• [EXCERPT TO READ]:
◇ ◇ ◇ ◇

The following was published in the Stabroek News on the 21st August 2000 under the caption “Amendment to the Adoption Act is very badly drafted” and in the Guyana Chronicle on the 20th August 2000 under the caption “Guyanese living abroad cannot adopt children here”.

17th August 2000.

Dear Editor,

The Adoption of Children Act, Cap. 46:04 was amended in 1997 by Act No. 23 of 1997. The main purpose of the amendment was to allow Guyanese or former Guyanese living abroad to adopt Guyanese children living in Guyana.

A new section 9(4) states “Where the applicant is not domiciled in Guyana, he shall, in addition to any other prescribed requirements, furnish the court with a certificate from the Guyanese diplomatic mission or consulate in the country in which he is resident, or such other office or person as may be prescribed, stating that the applicant is a suitable person to be entrusted with the child concerned.”

The mandatory requirement of a “certificate” from our diplomatic offices abroad is unworkable and unenforceable for many reasons. Powers are given to persons and not offices, and the parameters of these powers ought to be defined. Particulars such as the contents and form of the “certificate” ought to be provided for with precision. In addition, the offices abroad are not equipped with the necessary resources to carry out such a function. It seems as if these offices were never consulted before this provision was drafted or subsequently.

Alternatively, the certificate may be obtained from “such other office or person as may be prescribed.” Well, what is this “other office” and who is the other “person”? The amendment failed to address these issues. As presently drafted, these glaring omissions can only be provided for by Regulations, So that until Regulations prescribe the details, the provision is totally useless. The necessary mechanisms and procedures have to be put in place to ensure that a provision can be made workable. Legislation must be realistic. For instance, how is it possible for a New York office to verify that an applicant living in New York or California is suitable to be entrusted with a child residing in Guyana.

◇ ◇ ◇ ◇

• [GIVEN INFORMATION]:
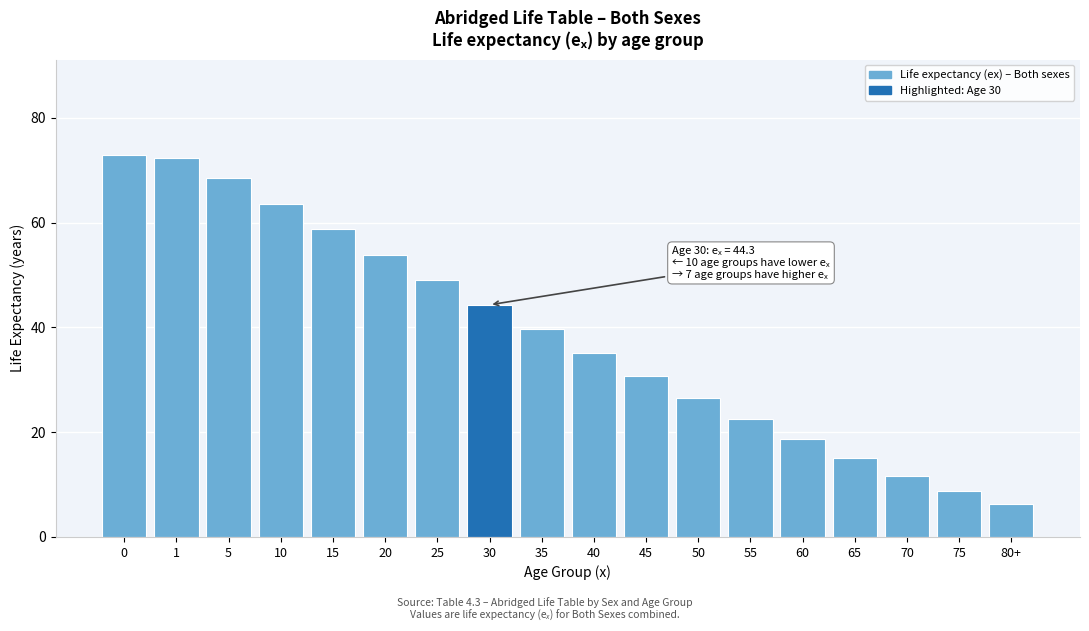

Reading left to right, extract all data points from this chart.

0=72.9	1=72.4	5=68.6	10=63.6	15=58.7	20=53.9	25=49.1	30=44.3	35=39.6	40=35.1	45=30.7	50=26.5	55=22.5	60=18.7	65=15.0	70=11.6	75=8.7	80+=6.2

◇ ◇ ◇ ◇

• [YOUR OBJECTIVE]: Can you write the next part of the letter about the Adoption Act amendment, starting after its final sentence?

• [YOUR RESPONSE]:
The consequence of this inadequate drafting has led to legislation which was touted in Parliament in 1997 as being “very important and most urgent” to be inoperable and ineffective. In fact no adoption by a Guyanese living abroad can be validly processed under this provision although this law has been in force for almost three years.

Like many other pieces of legislation, this Act is a glaring example of poor draftsmanship. What we have is a cacophony of misused words and phrases. The provision ought to be repealed and entirely new provisions drafted. The legislation should be done urgently and competently so as to allow for the successful implementation of the policy. It is a waste of our scare resources to draft legislation that is vague, incomplete, incomprehensible and unenforceable.

This state of affairs is a travesty and must be agonising both for children who

are in need of adoption and for suitable applicants.

Yours faithfully,

Ms. Jamela A. Ali

LL.B.(Hons.), LL.M.(Legislative Drafting)UWI

Attorney-at-Law

Copyright.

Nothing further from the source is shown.